According to sources inside the communist state, more residents are seeking out fortune tellers despite the service being banned. To avoid the punishment, they are meeting their clairvoyants clandestinely.
According to Daily NK, residents are worried about oppressive policies and economic uncertainty arising from international sanctions. North Korea was subject to another round of United Nations Security Council sanctions in December, and North Korean state media have continued to tell residents that war could come at any time.
But authorities don’t want citizens getting information from unregulated sources, making fortune telling a dangerous profession.
“Recently, the authorities have been trying to rid the country of superstition by making examples of fortune tellers and face-readers, sending them to labor camps,” a source in South Pyongan Province told Daily NK via telephone on Dec. 29.
“However, people are always interested to know what fortunes the new year will bring them, so they’re asking around to try to find undercover fortune tellers.”
According to the source, fortune tellers are being sought out by Party cadres and “donju,” the wealthy elite who have emerged in recent years out of a combination of official corruption and free enterprise.
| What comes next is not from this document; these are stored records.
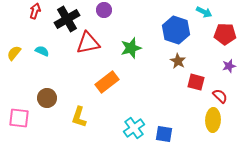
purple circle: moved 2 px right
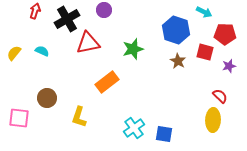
green star: moved 2 px right, 1 px down
red square: moved 9 px right, 30 px up
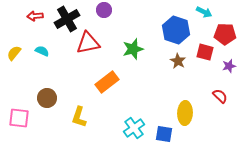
red arrow: moved 5 px down; rotated 112 degrees counterclockwise
yellow ellipse: moved 28 px left, 7 px up
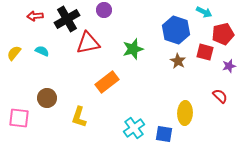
red pentagon: moved 2 px left; rotated 15 degrees counterclockwise
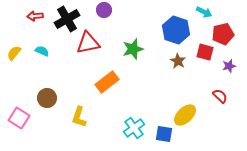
yellow ellipse: moved 2 px down; rotated 45 degrees clockwise
pink square: rotated 25 degrees clockwise
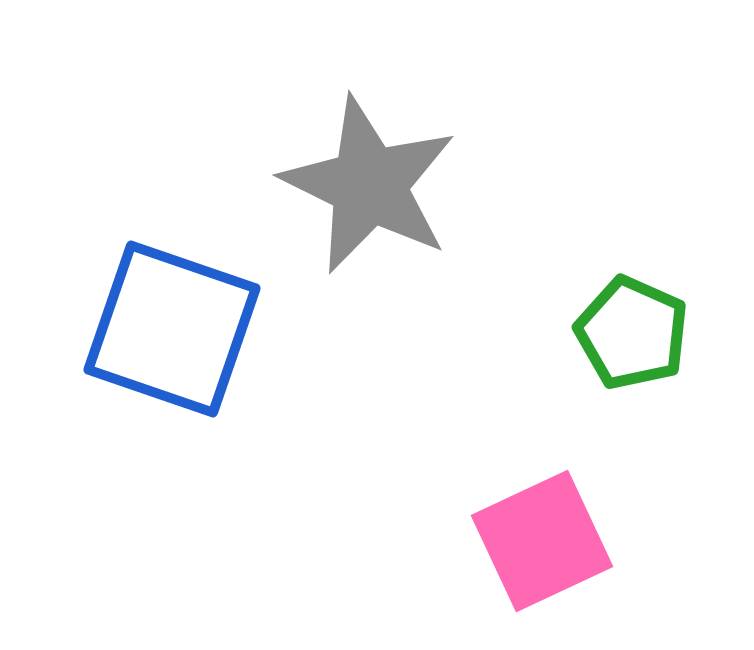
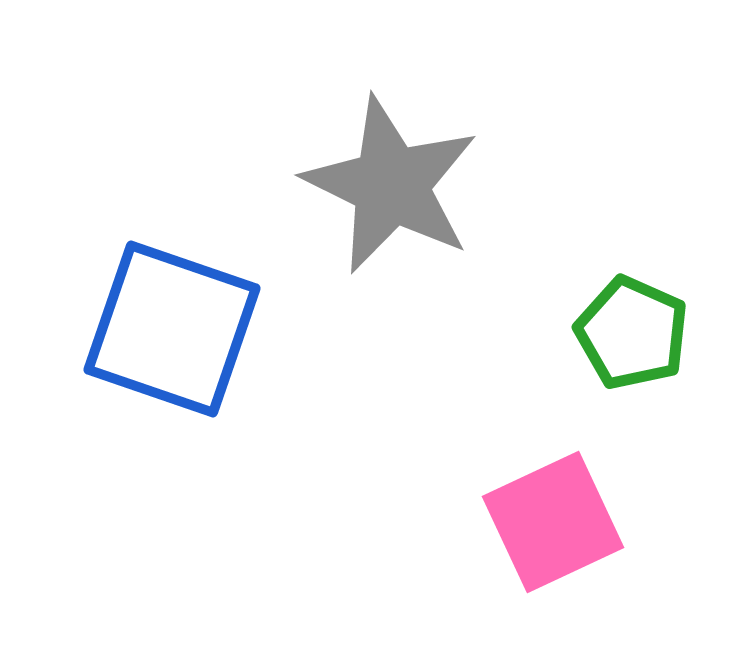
gray star: moved 22 px right
pink square: moved 11 px right, 19 px up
Some donju will pick up fortune tellers in their cars, bring them home, and have them read the fortunes of friends and family before dropping them back off, said the source.
Practicing or promoting “superstitious practices” is illegal in North Korea, reports Daily NK, citing article 256 of the North Korean Constitution: “Those who receive money or goods in exchange for performing superstitious practices on multiple occasions will be sentenced to a punishment of a maximum of one year of labor […] Those who teach multiple people about superstitious practices or bring about severe results through such practices will be sentenced to a maximum of three years of labor. In extreme cases, the penalty of labor will be from three to seven years.”
Officials have tried to crack down on the practice through arrests, but widespread uncertainty will continue to fuel demand, said the source. For North Koreans distrustful of the Kim regime and worried about the future, fortune tellers provide a source of comfort, reports Daily NK.
A separate source in North Pyongan Province told the news site that arresting fortune tellers would do little to curb the practice.
“Instead of trying to solve the fundamental problems like providing food for everyone, the authorities are focusing on catching fortune tellers. This is driving up dissatisfaction.”
Despite the harsh punishment, fortune telling by face reading and birthdate has grown in popularity since the late 90s. Fortune tellers can earn between 5,000 and 50,000 KPW (North Korean dollars). One kilogram of rice costs 5,000 KPW.
“Getting one’s fortune read is a way of seeking stability and affirmation, so it tends to be popular with those who face uncertainty, like Party cadres,” said the source. “So it seems inevitable that the fortune tellers will continue to visit their homes.”